OBJECTIF DE L'EXERCICE → D'après le texte sur les licenciements collectifs, où et quand la charte des droits fondamentaux de l'Union européenne a-t-elle été proclamée ?

TEXTE DU DOCUMENT →
* * * * *

46. À notre avis, cette personne n’est pas indiquée dans la directive elle-même, qui en laisse la détermination au libre choix des États membres. En particulier, il faut rappeler ici la formulation de l’article 6 précité. Sur la base de celui-ci, les États membres veillent à ce que «les représentants des travailleurs et/ou les travailleurs disposent de procédures administratives et/ou juridictionnelles aux fins de faire respecter les obligations prévues par la présente directive» (c’est nous qui
soulignons).

47. Le libellé de l’article 6 est clair. En particulier, les États membres peuvent, dans le parfait respect de l’article 6, prévoir un droit d’agir, en cas de licenciements collectifs, a) aux seuls représentants des travailleurs; b) aux seuls travailleurs pris individuellement; c) tant aux représentants des travailleurs qu’aux travailleurs eux-mêmes ( 20 ).

48. Nous estimons que les observations que nous avons formulées relativement aux origines et aux caractéristiques de la directive justifient pleinement une lecture de l’article 6 de la directive elle-même qui s’en tienne au libellé. En particulier, il nous semble tout à fait injustifié, en plus de ne pas être nécessaire, d’utiliser des critères d’interprétation supplémentaires pour forcer la disposition à dire davantage que ce qu’a souhaité le législateur. Il est clair que le législateur
communautaire a entendu laisser aux États membres une large marge d’appréciation en la matière: ce qui importait au législateur était d’assurer qu’en cas de licenciements collectifs des remèdes effectifs soient garantis, indépendamment du fait qu’ils soient, en dernière analyse, le résultat de l’attribution, par les États membres, d’un droit d’action individuel, collectif ou mixte.

49. Du reste, la charte des droits fondamentaux de l’Union européenne elle-même, proclamée à Nice le 7 décembre 2000 ( 21 ), prévoit à l’article 27 que «les travailleurs ou leurs représentants doivent se voir garantir, aux niveaux appropriés, une information et une consultation en temps utile, dans les cas et conditions prévus par le droit communautaire et les législations et pratiques nationales» (c’est nous qui soulignons). Même dans ce cas, donc, le législateur a confirmé, en utilisant la
conjonction «ou», la possibilité que le droit à l’information et à la consultation soit reconnu au niveau collectif plutôt qu’individuel.

* * * * *

DONNÉES EXTRAITES →
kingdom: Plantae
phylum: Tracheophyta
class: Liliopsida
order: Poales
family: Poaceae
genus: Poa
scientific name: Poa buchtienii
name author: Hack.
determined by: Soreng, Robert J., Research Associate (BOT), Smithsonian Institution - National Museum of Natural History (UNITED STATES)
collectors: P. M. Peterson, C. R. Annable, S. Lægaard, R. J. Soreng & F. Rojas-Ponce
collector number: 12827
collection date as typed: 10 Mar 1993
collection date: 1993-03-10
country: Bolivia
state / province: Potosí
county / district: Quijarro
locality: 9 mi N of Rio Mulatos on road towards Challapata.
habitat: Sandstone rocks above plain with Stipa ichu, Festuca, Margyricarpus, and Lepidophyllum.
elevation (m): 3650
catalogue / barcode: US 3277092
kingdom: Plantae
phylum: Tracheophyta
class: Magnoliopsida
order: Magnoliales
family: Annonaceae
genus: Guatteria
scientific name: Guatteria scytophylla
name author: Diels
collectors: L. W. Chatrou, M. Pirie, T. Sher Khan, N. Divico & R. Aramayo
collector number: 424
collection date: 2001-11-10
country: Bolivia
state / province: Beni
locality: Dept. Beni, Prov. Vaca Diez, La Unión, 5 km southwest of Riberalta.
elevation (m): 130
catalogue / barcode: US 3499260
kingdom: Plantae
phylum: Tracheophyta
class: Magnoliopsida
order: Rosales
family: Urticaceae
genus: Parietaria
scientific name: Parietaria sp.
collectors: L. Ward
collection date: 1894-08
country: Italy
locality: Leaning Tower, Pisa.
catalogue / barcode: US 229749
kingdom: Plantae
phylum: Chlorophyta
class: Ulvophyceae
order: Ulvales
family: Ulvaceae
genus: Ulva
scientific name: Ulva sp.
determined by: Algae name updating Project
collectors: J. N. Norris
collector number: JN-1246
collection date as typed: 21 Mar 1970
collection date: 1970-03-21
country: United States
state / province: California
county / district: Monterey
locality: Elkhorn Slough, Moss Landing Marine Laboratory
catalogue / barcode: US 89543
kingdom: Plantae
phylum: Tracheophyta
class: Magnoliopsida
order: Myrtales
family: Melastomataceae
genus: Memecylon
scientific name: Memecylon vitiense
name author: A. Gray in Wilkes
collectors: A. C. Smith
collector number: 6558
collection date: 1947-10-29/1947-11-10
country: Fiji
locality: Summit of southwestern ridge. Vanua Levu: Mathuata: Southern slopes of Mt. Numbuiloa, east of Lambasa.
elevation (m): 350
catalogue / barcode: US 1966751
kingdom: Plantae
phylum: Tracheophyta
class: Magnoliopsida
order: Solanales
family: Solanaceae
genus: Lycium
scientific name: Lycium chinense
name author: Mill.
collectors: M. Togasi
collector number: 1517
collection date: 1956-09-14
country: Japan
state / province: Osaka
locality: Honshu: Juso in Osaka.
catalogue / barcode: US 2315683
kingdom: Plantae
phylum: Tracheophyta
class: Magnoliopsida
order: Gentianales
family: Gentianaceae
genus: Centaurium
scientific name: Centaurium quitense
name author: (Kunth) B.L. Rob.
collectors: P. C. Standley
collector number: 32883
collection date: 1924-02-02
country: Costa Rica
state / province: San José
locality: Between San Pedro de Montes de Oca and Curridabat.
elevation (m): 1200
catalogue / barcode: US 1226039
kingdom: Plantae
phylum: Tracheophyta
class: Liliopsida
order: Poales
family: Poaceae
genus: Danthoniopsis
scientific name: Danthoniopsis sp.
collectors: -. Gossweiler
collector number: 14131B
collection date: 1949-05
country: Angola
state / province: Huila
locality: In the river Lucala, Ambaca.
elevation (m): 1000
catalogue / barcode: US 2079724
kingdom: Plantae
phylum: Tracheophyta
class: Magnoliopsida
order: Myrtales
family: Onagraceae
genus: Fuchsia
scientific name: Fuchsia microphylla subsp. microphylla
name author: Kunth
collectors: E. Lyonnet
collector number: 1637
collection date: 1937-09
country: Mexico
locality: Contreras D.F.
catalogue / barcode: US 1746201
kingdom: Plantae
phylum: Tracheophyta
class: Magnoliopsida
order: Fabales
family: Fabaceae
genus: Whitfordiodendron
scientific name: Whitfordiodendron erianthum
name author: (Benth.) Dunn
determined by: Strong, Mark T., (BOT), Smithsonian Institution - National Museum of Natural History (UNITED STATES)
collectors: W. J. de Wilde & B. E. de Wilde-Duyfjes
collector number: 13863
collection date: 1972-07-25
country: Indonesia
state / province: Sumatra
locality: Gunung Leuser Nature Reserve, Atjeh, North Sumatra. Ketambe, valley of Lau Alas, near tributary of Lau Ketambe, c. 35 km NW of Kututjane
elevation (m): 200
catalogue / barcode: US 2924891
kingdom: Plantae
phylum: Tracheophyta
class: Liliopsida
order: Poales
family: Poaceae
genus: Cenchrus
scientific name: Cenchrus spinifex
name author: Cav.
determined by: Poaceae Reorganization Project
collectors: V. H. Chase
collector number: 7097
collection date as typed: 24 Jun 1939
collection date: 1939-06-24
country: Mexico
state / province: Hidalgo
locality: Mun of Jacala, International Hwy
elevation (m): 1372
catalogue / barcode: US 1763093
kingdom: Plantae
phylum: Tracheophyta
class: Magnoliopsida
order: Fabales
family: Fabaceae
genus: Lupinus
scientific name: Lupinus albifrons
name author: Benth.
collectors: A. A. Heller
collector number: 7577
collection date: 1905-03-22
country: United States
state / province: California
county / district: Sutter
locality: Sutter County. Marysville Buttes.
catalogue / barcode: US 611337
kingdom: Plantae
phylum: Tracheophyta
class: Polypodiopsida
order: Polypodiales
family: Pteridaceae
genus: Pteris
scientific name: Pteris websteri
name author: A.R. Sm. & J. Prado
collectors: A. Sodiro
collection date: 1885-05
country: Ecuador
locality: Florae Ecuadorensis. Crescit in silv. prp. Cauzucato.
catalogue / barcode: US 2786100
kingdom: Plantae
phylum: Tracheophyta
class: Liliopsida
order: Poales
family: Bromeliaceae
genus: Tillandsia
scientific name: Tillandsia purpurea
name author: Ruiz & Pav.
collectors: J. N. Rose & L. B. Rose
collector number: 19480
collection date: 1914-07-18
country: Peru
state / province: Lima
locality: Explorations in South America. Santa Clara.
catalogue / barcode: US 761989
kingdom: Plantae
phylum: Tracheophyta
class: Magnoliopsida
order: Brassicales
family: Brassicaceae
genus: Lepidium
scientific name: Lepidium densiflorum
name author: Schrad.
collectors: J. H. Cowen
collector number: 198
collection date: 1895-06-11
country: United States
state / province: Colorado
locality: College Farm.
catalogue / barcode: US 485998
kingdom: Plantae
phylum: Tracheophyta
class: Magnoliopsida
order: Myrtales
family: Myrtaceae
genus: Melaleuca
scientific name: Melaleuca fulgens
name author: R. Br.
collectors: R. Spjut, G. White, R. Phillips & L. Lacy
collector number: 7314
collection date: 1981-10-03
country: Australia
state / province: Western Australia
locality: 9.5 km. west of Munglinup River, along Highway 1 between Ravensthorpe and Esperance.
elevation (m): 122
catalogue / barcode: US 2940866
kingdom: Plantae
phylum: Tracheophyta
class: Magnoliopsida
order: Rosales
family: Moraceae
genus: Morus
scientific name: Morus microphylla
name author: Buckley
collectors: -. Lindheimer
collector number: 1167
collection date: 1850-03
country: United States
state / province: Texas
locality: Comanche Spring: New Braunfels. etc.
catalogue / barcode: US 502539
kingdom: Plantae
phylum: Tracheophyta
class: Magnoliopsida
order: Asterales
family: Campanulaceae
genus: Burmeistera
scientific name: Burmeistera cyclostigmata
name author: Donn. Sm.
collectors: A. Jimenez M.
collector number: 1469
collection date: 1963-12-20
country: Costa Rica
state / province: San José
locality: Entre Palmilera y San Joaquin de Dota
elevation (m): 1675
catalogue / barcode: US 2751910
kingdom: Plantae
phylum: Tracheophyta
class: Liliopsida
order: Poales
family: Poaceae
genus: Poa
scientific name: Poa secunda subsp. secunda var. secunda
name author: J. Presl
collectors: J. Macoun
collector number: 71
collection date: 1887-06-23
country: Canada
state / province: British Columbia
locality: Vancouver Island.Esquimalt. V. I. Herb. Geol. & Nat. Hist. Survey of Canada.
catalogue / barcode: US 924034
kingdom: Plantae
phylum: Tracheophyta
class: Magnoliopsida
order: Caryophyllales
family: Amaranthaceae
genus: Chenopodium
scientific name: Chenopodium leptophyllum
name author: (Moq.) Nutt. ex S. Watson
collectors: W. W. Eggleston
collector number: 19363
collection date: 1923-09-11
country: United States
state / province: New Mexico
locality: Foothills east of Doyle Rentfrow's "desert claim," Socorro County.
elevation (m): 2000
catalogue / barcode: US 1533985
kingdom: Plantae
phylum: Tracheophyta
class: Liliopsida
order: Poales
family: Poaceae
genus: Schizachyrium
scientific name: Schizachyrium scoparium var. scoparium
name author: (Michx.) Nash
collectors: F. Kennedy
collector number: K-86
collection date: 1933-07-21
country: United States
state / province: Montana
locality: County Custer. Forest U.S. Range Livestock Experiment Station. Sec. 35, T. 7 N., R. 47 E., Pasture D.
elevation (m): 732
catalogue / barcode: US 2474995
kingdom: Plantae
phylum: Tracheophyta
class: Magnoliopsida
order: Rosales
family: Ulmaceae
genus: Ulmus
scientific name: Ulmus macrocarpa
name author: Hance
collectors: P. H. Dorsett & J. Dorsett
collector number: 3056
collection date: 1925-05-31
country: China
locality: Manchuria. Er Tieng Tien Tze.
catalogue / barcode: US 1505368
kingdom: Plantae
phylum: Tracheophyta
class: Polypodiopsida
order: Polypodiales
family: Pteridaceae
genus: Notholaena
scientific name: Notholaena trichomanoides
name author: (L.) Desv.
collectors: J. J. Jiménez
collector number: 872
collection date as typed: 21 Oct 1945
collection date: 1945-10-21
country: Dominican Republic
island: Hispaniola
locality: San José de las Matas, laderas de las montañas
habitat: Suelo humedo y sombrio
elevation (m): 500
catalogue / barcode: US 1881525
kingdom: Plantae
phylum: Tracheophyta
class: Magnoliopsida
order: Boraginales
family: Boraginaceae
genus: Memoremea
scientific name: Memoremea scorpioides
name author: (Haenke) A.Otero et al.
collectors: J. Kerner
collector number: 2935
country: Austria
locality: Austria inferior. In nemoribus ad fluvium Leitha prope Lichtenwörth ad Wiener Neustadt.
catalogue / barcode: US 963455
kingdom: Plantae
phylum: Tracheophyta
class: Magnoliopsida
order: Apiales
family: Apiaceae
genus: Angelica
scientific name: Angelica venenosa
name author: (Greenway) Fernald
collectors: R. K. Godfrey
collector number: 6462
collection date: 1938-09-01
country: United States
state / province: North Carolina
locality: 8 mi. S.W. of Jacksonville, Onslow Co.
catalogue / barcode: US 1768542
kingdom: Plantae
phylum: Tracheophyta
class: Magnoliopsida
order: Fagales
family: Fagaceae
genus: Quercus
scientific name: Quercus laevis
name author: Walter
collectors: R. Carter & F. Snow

* * * * *

SOLUTION COMPLÈTE → À Nice, le 7 décembre 2000.